At a quick glance over these so-called ‘identity and meaning based’ struggles, we can immediately identify underlying economic factors. The system within which we move creates in us economic considerations that we do not naturally possess; we are not born with these concerns. As a result, almost all social issues and concerns can be related or connected to underlying economic factors.

Beyond the moral and social justice issues, of all movements, we will be able to find an underlying economic issue. And as such, in order to dismantle the failing structures of society, we must bring social movements together with a common point of solidarity and then approach the task at hand with a coordinated and cohesive effort that attacks the heart of the system.

The still, ongoing black rights movement, though identity-based, stems from economic factors of injustice and exploitation.The women’s rights movement beyond the moral and social justice concerns can also be linked to economic factors of equal rights within the workplace; wages, positions of power, roles within society, etc. The environmental issues we face are very closely linked to the economy, and in fact intertwined. This is a perfect example of a case where the diverse symptoms are being presented by the media, i.e. global warming, decreasing biodiversity, animal rights, logging of forests, and yet the common economic core of it is not expressed; it is all connected to our economic behaviours. These social issues though sources of solidarity amongst some, are framed in such a way as though they bear no direct influence on our daily life or to other movements.

Global warming though it is happening, has not been conclusively articulated to be a result of greenhouse gases; the media allows the confusion to continue. Animal rights are important to many yet bear no impact on how people will pay my mortgage, and the biodiversity of our ecosystem is crucial to maintaining life on earth, but it’s not going to pay people’s electricity bills. These issues are all framed in such a way that the suppressed masses will find no common ground for solidarity and unison and instead fragment into isolated movements bereft of global momentum and collective action yet they are all inextricably linked to our economies, economic situations and behaviours.

Resource Mobilization Theory has linked social movements solely to economic and political factors stemming from disenfranchised and suppressed populations leaving the concepts of volunteerism and the collective actions of actors which by and large have no economic or political motivation. Neither Resource Mobilisation nor New Social Movements Theory addresses the concept of educated, economically content and ideologically unsuppressed individuals forming, joining or supporting social movements.

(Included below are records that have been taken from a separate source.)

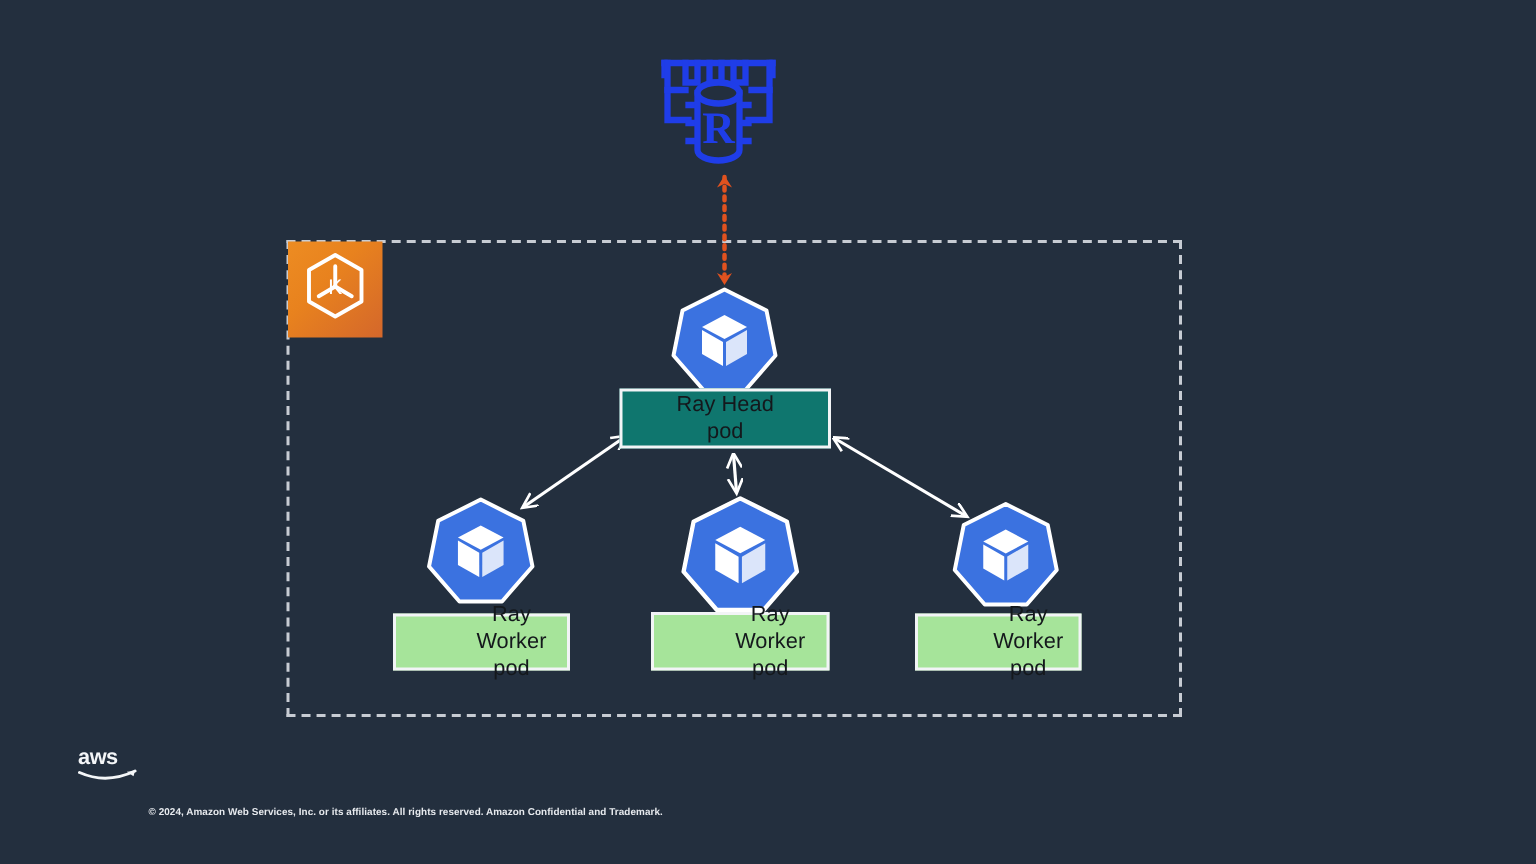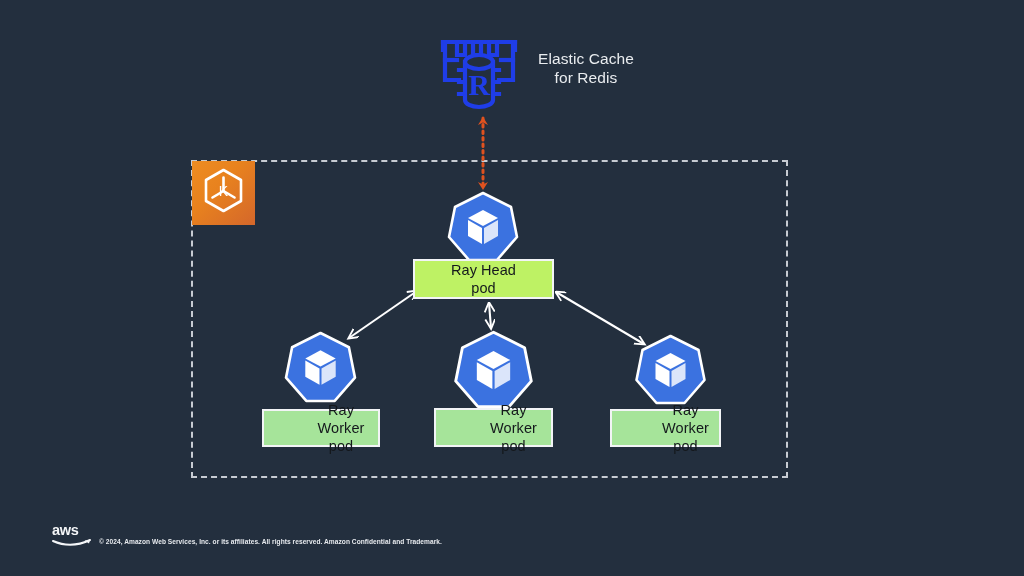--- a/index.html
+++ b/index.html
@@ -74,21 +74,21 @@
     color: #14181c;
     font-size: 14.5px;
     line-height: 18px;
     text-align: center;
     display: flex;
     flex-direction: column;
     align-items: center;
     justify-content: center;
     letter-spacing: .05px;
   }
-  .pod-box.head   { background: #bef264; justify-content: flex-end; }
+  .pod-box.head   { background: #0f766e; justify-content: flex-end; }
   .pod-box.worker { background: #a6e49a; padding-left: 40px; }
 
   
   #head-icon { left: 447px; top: 191px; width: 72px; height: 72px; }
   #head-box  { left: 413px; top: 259px; width: 141px; height: 40px; }
 
   
   #worker1-icon { left: 284px; top: 331px; width: 73px; height: 73px; }
   #worker1-box  { left: 262px; top: 409px; width: 118px; height: 38px; }
 
@@ -98,21 +98,21 @@
   #worker3-icon { left: 634px; top: 334px; width: 73px; height: 72px; }
   #worker3-box  { left: 610px; top: 409px; width: 111px; height: 38px; }
 
   
   #connectors {
     left: 0; top: 0; width: 1024px; height: 576px;
     pointer-events: none;
   }
 
   
-  #aws-logo { left: 50px; top: 521px; width: 44px; height: 28px; }
+  #aws-logo { left: 50px; top: 495px; width: 44px; height: 28px; }
   #aws-logo svg { display: block; }
   #copyright {
     left: 99px;
     top: 538px;
     color: #e7eaee;
     font-size: 6.6px;
     font-weight: bold;
     letter-spacing: .05px;
     white-space: nowrap;
   }
@@ -145,24 +145,20 @@
           <path d="M62 40 H56 M62 52 H56 M62 64 H56"></path>
         </g>
 
         <g fill="#232f3e" stroke="#1f3de8" stroke-width="4.2">
           <path d="M28 32 h28 a0 0 0 0 1 0 0 v38 a14 7 0 0 1 -28 0 v-38 z"></path>
           <ellipse cx="42" cy="32" rx="14" ry="7"></ellipse>
         </g>
         <text x="42" y="65" text-anchor="middle" font-family="Liberation Serif, serif" font-size="30" font-weight="bold" fill="#1f3de8">R</text>
       </svg>
     </div>
-    <div class="abs nosel" id="redis-label">
-      <div>Elastic Cache</div>
-      <div>for Redis</div>
-    </div>
   </div>
 
   <div class="abs" id="cluster-boundary"></div>
 
   <div class="abs" id="eks-badge">
     <svg width="63" height="64" viewBox="0 0 63 64">
       <g fill="none" stroke="#ffffff" stroke-width="2.6" stroke-linejoin="round" stroke-linecap="round">
         <path d="M31.5 9 L49 19 L49 40 L31.5 50 L14 40 L14 19 Z"></path>
         <path d="M31.5 16.5 L31.5 30 L20.5 36.5"></path>
         <path d="M42.5 36.5 L31.5 30"></path>

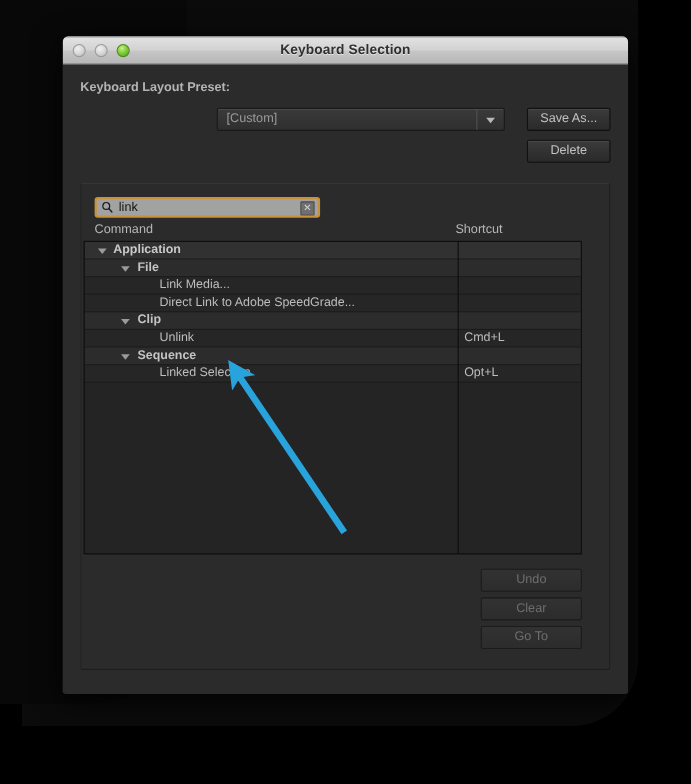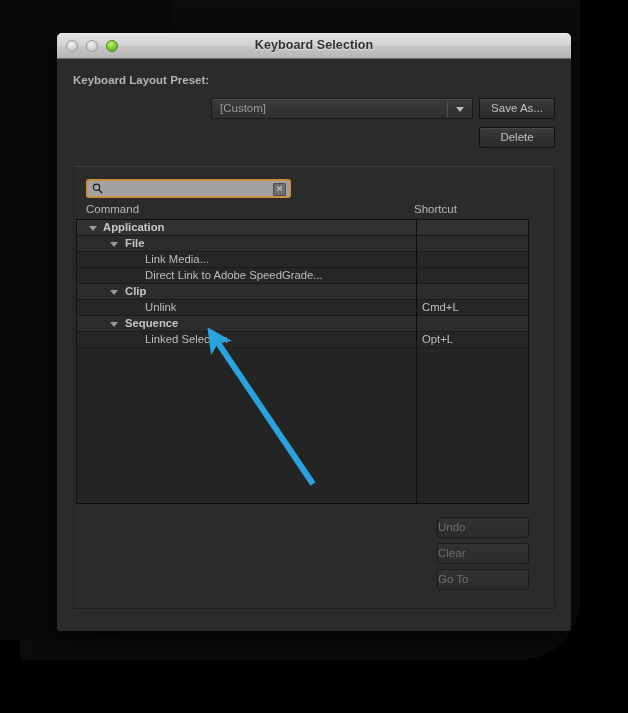--- a/index.html
+++ b/index.html
@@ -110,21 +110,21 @@
     position: absolute;
     left: 16px;
     top: 15px;
     font-size: 11.5px;
     color: #b4b4b4;
     font-weight: bold;
     white-space: nowrap;
   }
   #preset-combo {
     position: absolute;
-    left: 154px;
+    left: 140px;
     top: 39px;
     width: 262px;
     height: 21px;
     box-sizing: border-box;
     background: linear-gradient(to bottom, #3a3a3a 0%, #2f2f2f 100%);
     border: 1px solid #1a1a1a;
     border-radius: 2px;
     box-shadow: inset 0 1px 0 #4a4a4a;
   }
   #preset-combo-value {
@@ -315,20 +315,21 @@
   .sbtn {
     position: absolute;
     box-sizing: border-box;
     width: 92px;
     height: 21px;
     background: linear-gradient(to bottom, #323232 0%, #2c2c2c 100%);
     border: 1px solid #1b1b1b;
     border-radius: 2px;
     color: #6e6e6e;
     font-size: 11.5px;
+    text-align: center;
     line-height: 19px;
   }
   #undo-button  { left: 363px; top: 350px; }
   #clear-button { left: 363px; top: 376px; }
   #goto-button  { left: 363px; top: 402px; }
 
   
   #annotation-arrow {
     position: absolute;
     left: 0;
@@ -369,20 +370,21 @@
       <div class="pbtn" id="delete-button">Delete</div>
     </div>
 
     <div id="groupbox">
 
       <div id="search-field">
         <svg id="search-icon" viewBox="0 0 12 12">
           <circle cx="5" cy="4.6" r="3.4" fill="none" stroke="#1b1b1b" stroke-width="1.2"></circle>
           <line x1="7.5" y1="7.2" x2="10.6" y2="10.6" stroke="#1b1b1b" stroke-width="1.4" stroke-linecap="round"></line>
         </svg>
+        <input id="search-input" type="text" value="link" style="">
         <div id="search-clear-button">✕</div>
       </div>
 
       <div class="col-header" id="col-header-command">Command</div>
       <div class="col-header" id="col-header-shortcut">Shortcut</div>
 
       <div id="tree-table">
         <div id="tree-rows">
             <div class="tree-row group">
               <div class="disclosure"></div>

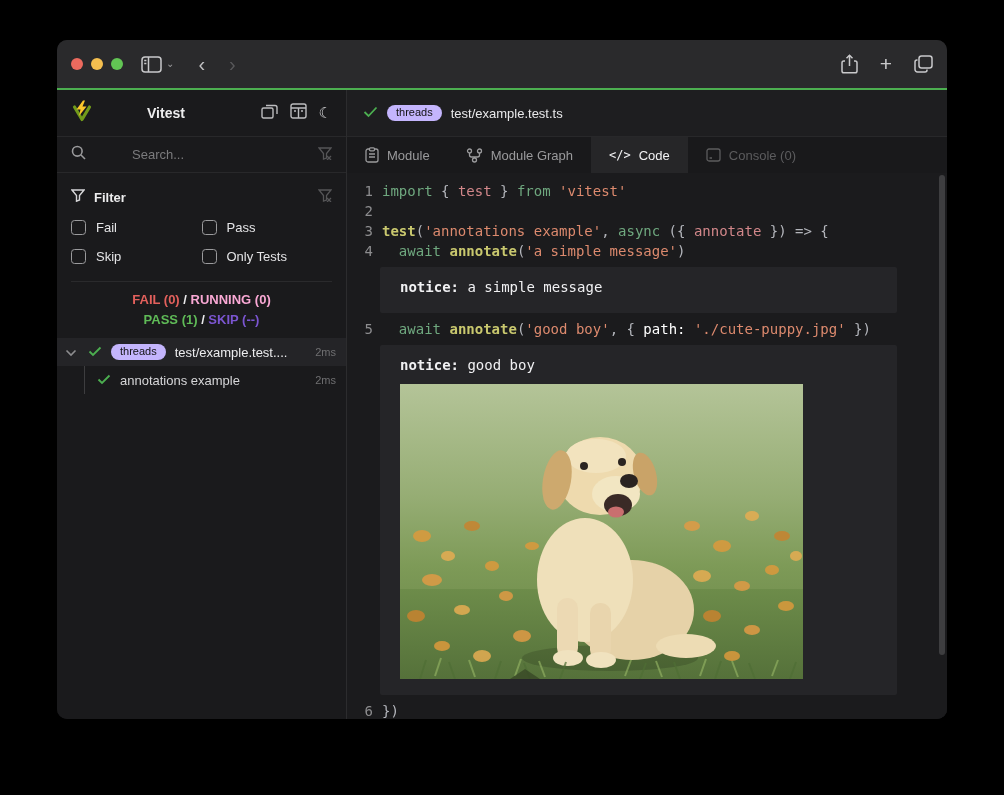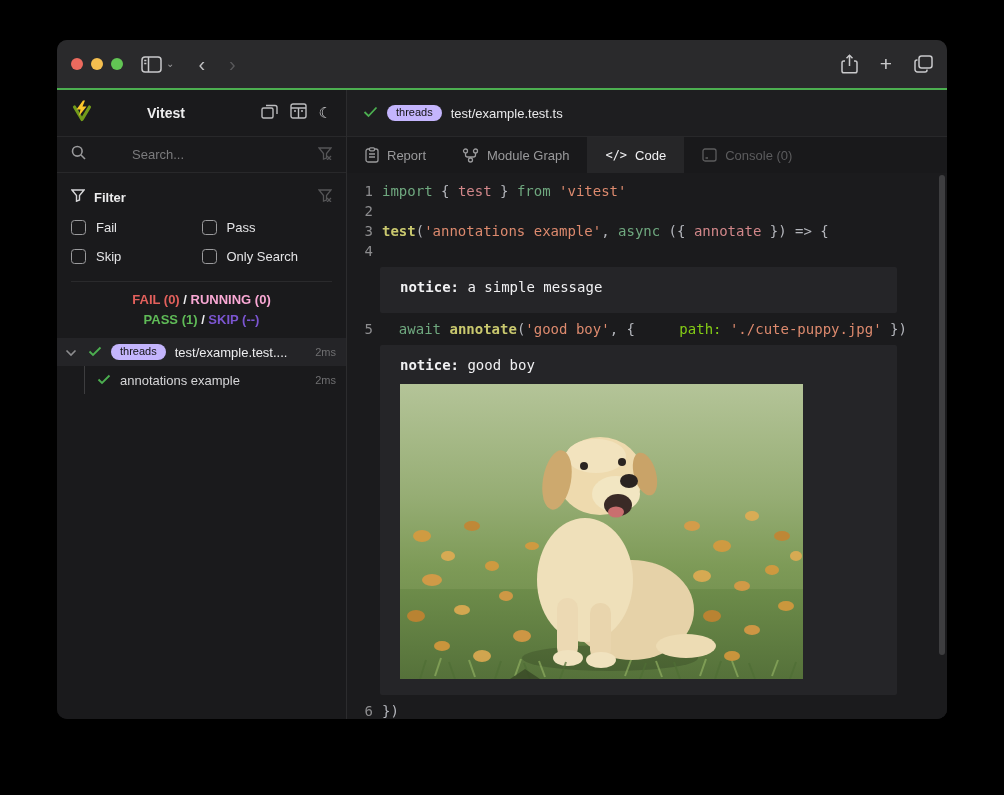--- a/index.html
+++ b/index.html
@@ -81,21 +81,21 @@
   .code-area { flex:1; position:relative; overflow:hidden; background:#1b1b1d; padding-top:8px;
     font-family:"DejaVu Sans Mono", monospace; font-size:14px; line-height:20px; }
   .code-line { display:flex; height:20px; white-space:pre; }
   .line-num { width:26px; flex:0 0 auto; text-align:right; color:#8d8d8f; margin-right:9px; }
   .line-text { white-space:pre; }
   .tk-kw { color:#6fa87f; }
   .tk-fn { color:#c9c86e; font-weight:700; }
   .tk-str { color:#dd8a6e; }
   .tk-var { color:#d2878a; }
   .tk-pun { color:#b4b6bc; }
-  .tk-prop { color:#84cc16;margin-left:36px; }
+  .tk-prop { color:#ffffff; }
   .notice-box { margin:6px 50px 6px 33px; background:#252528; border-radius:2px; padding:10px 20px 16px; }
   .notice-text { color:#f0f0f2; font-size:14px; line-height:20px; white-space:pre; }
   .notice-text b { font-weight:700; }
   .notice-img { margin-top:9px; width:403px; height:295px; display:block; }
   .scrollbar { position:absolute; right:2px; top:2px; width:6px; height:480px; border-radius:3px; background:#3e3e40; }
 </style>
 </head>
 <body>
 
 <div class="stage">
@@ -212,21 +212,21 @@
             <div class="cb-row">
               <span class="cb-box"></span>
               <span class="cb-label">Pass</span>
             </div>
             <div class="cb-row">
               <span class="cb-box"></span>
               <span class="cb-label">Skip</span>
             </div>
             <div class="cb-row">
               <span class="cb-box"></span>
-              <span class="cb-label">Only Search</span>
+              <span class="cb-label">Only Tests</span>
             </div>
           </div>
           <div class="sb-divider"></div>
         </div>
 
         <div class="sb-status">
           <div>
             <span class="c-fail">FAIL (0)</span><span class="sep"> / </span><span class="c-run">RUNNING (0)</span>
           </div>
           <div>
@@ -276,21 +276,21 @@
         </div>
 
         <div class="tabs">
           <div class="tab">
             <svg width="14" height="16" viewBox="0 0 14 16" fill="none" stroke="#9a9a9c" stroke-width="1.3">
               <rect x="1" y="2" width="12" height="13" rx="2"></rect>
                 <rect x="4.5" y="0.8" width="5" height="3" rx="1" fill="#1b1b1d"></rect>
                 <line x1="4" y1="7" x2="10" y2="7"></line>
                 <line x1="4" y1="10" x2="10" y2="10"></line>
             </svg>
-            <span>Report</span>
+            <span>Module</span>
           </div>
           <div class="tab">
             <svg width="17" height="15" viewBox="0 0 17 15" fill="none" stroke="#9a9a9c" stroke-width="1.3">
               <circle cx="3.5" cy="3" r="2"></circle>
                 <circle cx="13.5" cy="3" r="2"></circle>
                 <circle cx="8.5" cy="12" r="2"></circle>
                 <path d="M3.5 5 V7 a2 2 0 0 0 2 2 H8.5 M13.5 5 V7 a2 2 0 0 1 -2 2 H8.5 M8.5 9 V10"></path>
             </svg>
             <span>Module Graph</span>
           </div>
@@ -305,21 +305,21 @@
             </svg>
             <span>Console (0)</span>
           </div>
         </div>
 
         <div class="code-area">
           <div>
               <div class="code-line"><span class="line-num">1</span><span class="line-text"><span class="tk-kw">import</span><span class="tk-pun"> { </span><span class="tk-var">test</span><span class="tk-pun"> } </span><span class="tk-kw">from</span><span class="tk-pun"> </span><span class="tk-str">'vitest'</span></span></div>
               <div class="code-line"><span class="line-num">2</span><span class="line-text"></span></div>
               <div class="code-line"><span class="line-num">3</span><span class="line-text"><span class="tk-fn">test</span><span class="tk-pun">(</span><span class="tk-str">'annotations example'</span><span class="tk-pun">, </span><span class="tk-kw">async</span><span class="tk-pun"> ({ </span><span class="tk-var">annotate</span><span class="tk-pun"> }) =&gt; {</span></span></div>
-              <div class="code-line"><span class="line-num">4</span></div>
+              <div class="code-line"><span class="line-num">4</span><span class="line-text"><span class="tk-pun">  </span><span class="tk-kw">await</span><span class="tk-pun"> </span><span class="tk-fn">annotate</span><span class="tk-pun">(</span><span class="tk-str">'a simple message'</span><span class="tk-pun">)</span></span></div>
               <div class="notice-box">
                 <div class="notice-text"><b>notice:</b> a simple message</div>
               </div>
               <div class="code-line"><span class="line-num">5</span><span class="line-text"><span class="tk-pun">  </span><span class="tk-kw">await</span><span class="tk-pun"> </span><span class="tk-fn">annotate</span><span class="tk-pun">(</span><span class="tk-str">'good boy'</span><span class="tk-pun">, { </span><span class="tk-prop">path:</span><span class="tk-pun"> </span><span class="tk-str">'./cute-puppy.jpg'</span><span class="tk-pun"> })</span></span></div>
               <div class="notice-box">
                 <div class="notice-text"><b>notice:</b> good boy</div>
   <svg class="notice-img" viewBox="0 0 403 295">
     <defs>
       <linearGradient id="bgGrad" x1="0" y1="0" x2="0" y2="1">
         <stop offset="0" stop-color="#b4c498"></stop>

The New Social Movement theory is a step forward from previous social movement theory, and incorporates the complexity of culture, identity and meaning; however, it has framed social movements as isolated and with disparate points of solidarity which are fixed on differing fulcrums from each other.

The answer for those engaged in media reform, communication rights and in fact all social movements lie in these two theories being reconciled with the realisation that all social movements contemporary or traditional share a common fulcrum.

With this further development of social movement theory and taking into consideration concepts of volunteerism, individual recognition of injustice, and the development of social consciousness we will gain a better understanding of the current situation and have a more complete Social Movements Theory.